Author: Rakesh Malhotra

Publisher: Net Worlding Publishing

ISBN: 978-0-9838128-8-3

Ask any parent or child and they will most likely agree that today’s society is rushed, fast-paced, unemotional and stressed out.  In Rakesh Malhotra’s Adventures of the Tornado Kid ~ Whirling Back Home Toward Timeless Values, the author tries to reconnect society’s communication skills involving family, friends and community.

This one hundred and ninety-eight page paperback book has a simple drawing of two silhouetted young children holding hands watching a tornado in the distance on the front jacket.  The book is targeted to young children through middle school ages, with the needed assistance of parents or adults who want to participate and be involved in volunteerism too.  There was no profanity or awkward, scary or sexual scenes.

The story is about eleven year old James and his family and friends.  On the morning that it is his birthday, he anticipates an exciting day but his own parents and brother forget his special day.  Even though he is acknowledged for his birthday at school, he is sad and discouraged about his despondent family.
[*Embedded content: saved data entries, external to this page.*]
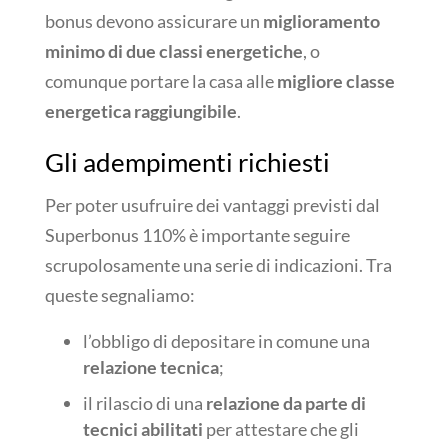
bonus devono assicurare un
miglioramento
minimo di due classi energetiche
, o
comunque portare la casa alle
migliore classe
energetica raggiungibile
.
Gli adempimenti richiesti
Per poter usufruire dei vantaggi previsti dal
Superbonus 110% è importante seguire
scrupolosamente una serie di indicazioni. Tra
queste segnaliamo:
l’obbligo di depositare in comune una
relazione tecnica
;
il rilascio di una
relazione da parte di
tecnici abilitati
per attestare che gli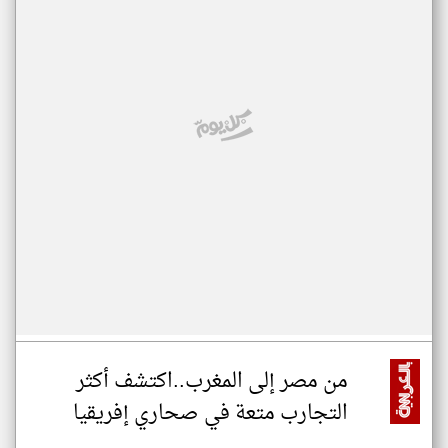
من مصر إلى المغرب..اكتشف أكثر
التجارب متعة في صحاري إفريقيا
While in class, the teacher asks suggestions for the upcoming fifth grade volunteer project and James wants it to be special this year.  Hours later, while James, his best friend Alisha and his friends have to hunker down in the school halls, a tornado destroys their town, leaving a wake of debris and destruction to many homes.
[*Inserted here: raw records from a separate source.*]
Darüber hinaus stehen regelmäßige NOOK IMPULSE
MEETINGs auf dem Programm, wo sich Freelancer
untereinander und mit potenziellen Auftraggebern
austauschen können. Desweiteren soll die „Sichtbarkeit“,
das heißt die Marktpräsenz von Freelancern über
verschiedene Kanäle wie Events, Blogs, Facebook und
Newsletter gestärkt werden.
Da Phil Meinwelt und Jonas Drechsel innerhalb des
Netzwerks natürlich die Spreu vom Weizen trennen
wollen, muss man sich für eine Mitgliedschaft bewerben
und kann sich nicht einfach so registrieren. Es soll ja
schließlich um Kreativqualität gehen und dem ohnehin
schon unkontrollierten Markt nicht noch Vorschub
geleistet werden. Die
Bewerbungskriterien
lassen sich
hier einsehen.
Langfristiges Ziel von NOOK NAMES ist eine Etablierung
Due to the disaster, James suggests the class project to be to aid and assist in helping the community clean up and repair homes, yards and streets damaged from the tornado.  However, he thinks his parents are too busy to contribute to the project and his brother is too lazy and selfish.  Frustrated, he spends several days and nights at Alisha’s house instead of his own, comparing how her family is so much more thoughtful, compassionate and loving.

Without giving away the ending, this hands-on book for both child and parent breaks down the story into five separate relational areas: responsibility, compassion, integrity, peace and love.  After the story ends, there are almost sixty pages of parental guidance and participation that includes definitions of the five areas with quizzes, several activities, challenges and references. 

With many of today’s children being raised without supervision, having hard-to-find quality role models and being brought up with insecurities, this short story’s five global values are passed down in a way that makes children want to improve society, build communities and volunteer to make our world a better place.  There is plenty of room for the author to write similar stories in this venue of engaging children to contribute to improving society.